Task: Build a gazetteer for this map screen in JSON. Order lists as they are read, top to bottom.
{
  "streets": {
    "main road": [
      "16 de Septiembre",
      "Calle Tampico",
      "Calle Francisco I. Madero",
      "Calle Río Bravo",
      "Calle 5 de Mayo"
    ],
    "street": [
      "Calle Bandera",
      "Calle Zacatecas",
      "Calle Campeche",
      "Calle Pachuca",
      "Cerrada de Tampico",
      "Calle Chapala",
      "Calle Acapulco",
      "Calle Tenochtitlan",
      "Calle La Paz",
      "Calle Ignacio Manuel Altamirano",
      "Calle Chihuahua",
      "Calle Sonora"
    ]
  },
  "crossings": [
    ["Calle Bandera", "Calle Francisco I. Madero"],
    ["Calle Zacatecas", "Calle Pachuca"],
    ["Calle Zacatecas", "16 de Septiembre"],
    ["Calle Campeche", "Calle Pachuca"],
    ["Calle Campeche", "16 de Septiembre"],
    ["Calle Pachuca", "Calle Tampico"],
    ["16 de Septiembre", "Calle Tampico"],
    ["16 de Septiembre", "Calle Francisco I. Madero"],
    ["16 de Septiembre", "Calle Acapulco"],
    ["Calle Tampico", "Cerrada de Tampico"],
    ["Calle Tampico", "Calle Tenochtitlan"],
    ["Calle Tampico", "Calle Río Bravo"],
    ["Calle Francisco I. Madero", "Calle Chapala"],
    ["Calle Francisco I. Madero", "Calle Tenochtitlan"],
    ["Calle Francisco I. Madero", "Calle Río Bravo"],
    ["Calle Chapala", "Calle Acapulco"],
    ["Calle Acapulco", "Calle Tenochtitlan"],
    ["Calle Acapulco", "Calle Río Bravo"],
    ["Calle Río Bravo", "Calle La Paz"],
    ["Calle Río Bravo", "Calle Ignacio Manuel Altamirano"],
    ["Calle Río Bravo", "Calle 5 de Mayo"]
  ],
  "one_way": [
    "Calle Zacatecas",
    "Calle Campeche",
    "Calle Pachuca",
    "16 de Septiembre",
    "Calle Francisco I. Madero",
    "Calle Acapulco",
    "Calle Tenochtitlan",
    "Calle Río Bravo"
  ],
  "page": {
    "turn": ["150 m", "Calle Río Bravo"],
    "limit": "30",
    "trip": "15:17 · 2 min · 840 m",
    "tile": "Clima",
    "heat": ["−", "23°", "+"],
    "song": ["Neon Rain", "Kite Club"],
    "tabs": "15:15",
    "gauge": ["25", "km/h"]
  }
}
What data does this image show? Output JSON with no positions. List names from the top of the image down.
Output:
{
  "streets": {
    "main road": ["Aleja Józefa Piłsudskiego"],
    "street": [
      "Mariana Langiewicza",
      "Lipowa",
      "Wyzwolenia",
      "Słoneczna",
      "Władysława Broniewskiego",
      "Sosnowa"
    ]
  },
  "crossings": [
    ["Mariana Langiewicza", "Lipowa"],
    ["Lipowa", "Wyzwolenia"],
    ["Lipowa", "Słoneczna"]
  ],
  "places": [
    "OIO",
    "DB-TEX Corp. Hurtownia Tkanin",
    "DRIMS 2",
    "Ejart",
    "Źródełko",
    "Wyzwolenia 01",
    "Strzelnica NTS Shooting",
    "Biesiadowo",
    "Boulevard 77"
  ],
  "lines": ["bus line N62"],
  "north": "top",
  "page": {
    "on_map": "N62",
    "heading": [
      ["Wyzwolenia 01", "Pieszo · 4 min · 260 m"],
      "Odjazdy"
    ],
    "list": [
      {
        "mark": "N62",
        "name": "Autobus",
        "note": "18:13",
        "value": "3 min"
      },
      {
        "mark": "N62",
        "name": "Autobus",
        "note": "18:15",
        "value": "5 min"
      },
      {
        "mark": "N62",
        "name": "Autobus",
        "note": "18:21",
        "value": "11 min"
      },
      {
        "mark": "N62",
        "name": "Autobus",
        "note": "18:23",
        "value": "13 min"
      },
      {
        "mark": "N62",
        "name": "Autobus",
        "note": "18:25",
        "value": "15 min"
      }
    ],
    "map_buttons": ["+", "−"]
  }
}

=======

**Task brief**
Copy out every entry above exactly.

**Problem solution**
Task: Build a gazetteer for this map screen in JSON. Order lists as they are read, top to bottom.
{
  "streets": {
    "main road": [
      "16 de Septiembre",
      "Calle Tampico",
      "Calle Francisco I. Madero",
      "Calle Río Bravo",
      "Calle 5 de Mayo"
    ],
    "street": [
      "Calle Bandera",
      "Calle Zacatecas",
      "Calle Campeche",
      "Calle Pachuca",
      "Cerrada de Tampico",
      "Calle Chapala",
      "Calle Acapulco",
      "Calle Tenochtitlan",
      "Calle La Paz",
      "Calle Ignacio Manuel Altamirano",
      "Calle Chihuahua",
      "Calle Sonora"
    ]
  },
  "crossings": [
    ["Calle Bandera", "Calle Francisco I. Madero"],
    ["Calle Zacatecas", "Calle Pachuca"],
    ["Calle Zacatecas", "16 de Septiembre"],
    ["Calle Campeche", "Calle Pachuca"],
    ["Calle Campeche", "16 de Septiembre"],
    ["Calle Pachuca", "Calle Tampico"],
    ["16 de Septiembre", "Calle Tampico"],
    ["16 de Septiembre", "Calle Francisco I. Madero"],
    ["16 de Septiembre", "Calle Acapulco"],
    ["Calle Tampico", "Cerrada de Tampico"],
    ["Calle Tampico", "Calle Tenochtitlan"],
    ["Calle Tampico", "Calle Río Bravo"],
    ["Calle Francisco I. Madero", "Calle Chapala"],
    ["Calle Francisco I. Madero", "Calle Tenochtitlan"],
    ["Calle Francisco I. Madero", "Calle Río Bravo"],
    ["Calle Chapala", "Calle Acapulco"],
    ["Calle Acapulco", "Calle Tenochtitlan"],
    ["Calle Acapulco", "Calle Río Bravo"],
    ["Calle Río Bravo", "Calle La Paz"],
    ["Calle Río Bravo", "Calle Ignacio Manuel Altamirano"],
    ["Calle Río Bravo", "Calle 5 de Mayo"]
  ],
  "one_way": [
    "Calle Zacatecas",
    "Calle Campeche",
    "Calle Pachuca",
    "16 de Septiembre",
    "Calle Francisco I. Madero",
    "Calle Acapulco",
    "Calle Tenochtitlan",
    "Calle Río Bravo"
  ],
  "page": {
    "turn": ["150 m", "Calle Río Bravo"],
    "limit": "30",
    "trip": "15:17 · 2 min · 840 m",
    "tile": "Clima",
    "heat": ["−", "23°", "+"],
    "song": ["Neon Rain", "Kite Club"],
    "tabs": "15:15",
    "gauge": ["25", "km/h"]
  }
}
What data does this image show? Output JSON with no positions. List names from the top of the image down.
Output:
{
  "streets": {
    "main road": ["Aleja Józefa Piłsudskiego"],
    "street": [
      "Mariana Langiewicza",
      "Lipowa",
      "Wyzwolenia",
      "Słoneczna",
      "Władysława Broniewskiego",
      "Sosnowa"
    ]
  },
  "crossings": [
    ["Mariana Langiewicza", "Lipowa"],
    ["Lipowa", "Wyzwolenia"],
    ["Lipowa", "Słoneczna"]
  ],
  "places": [
    "OIO",
    "DB-TEX Corp. Hurtownia Tkanin",
    "DRIMS 2",
    "Ejart",
    "Źródełko",
    "Wyzwolenia 01",
    "Strzelnica NTS Shooting",
    "Biesiadowo",
    "Boulevard 77"
  ],
  "lines": ["bus line N62"],
  "north": "top",
  "page": {
    "on_map": "N62",
    "heading": [
      ["Wyzwolenia 01", "Pieszo · 4 min · 260 m"],
      "Odjazdy"
    ],
    "list": [
      {
        "mark": "N62",
        "name": "Autobus",
        "note": "18:13",
        "value": "3 min"
      },
      {
        "mark": "N62",
        "name": "Autobus",
        "note": "18:15",
        "value": "5 min"
      },
      {
        "mark": "N62",
        "name": "Autobus",
        "note": "18:21",
        "value": "11 min"
      },
      {
        "mark": "N62",
        "name": "Autobus",
        "note": "18:23",
        "value": "13 min"
      },
      {
        "mark": "N62",
        "name": "Autobus",
        "note": "18:25",
        "value": "15 min"
      }
    ],
    "map_buttons": ["+", "−"]
  }
}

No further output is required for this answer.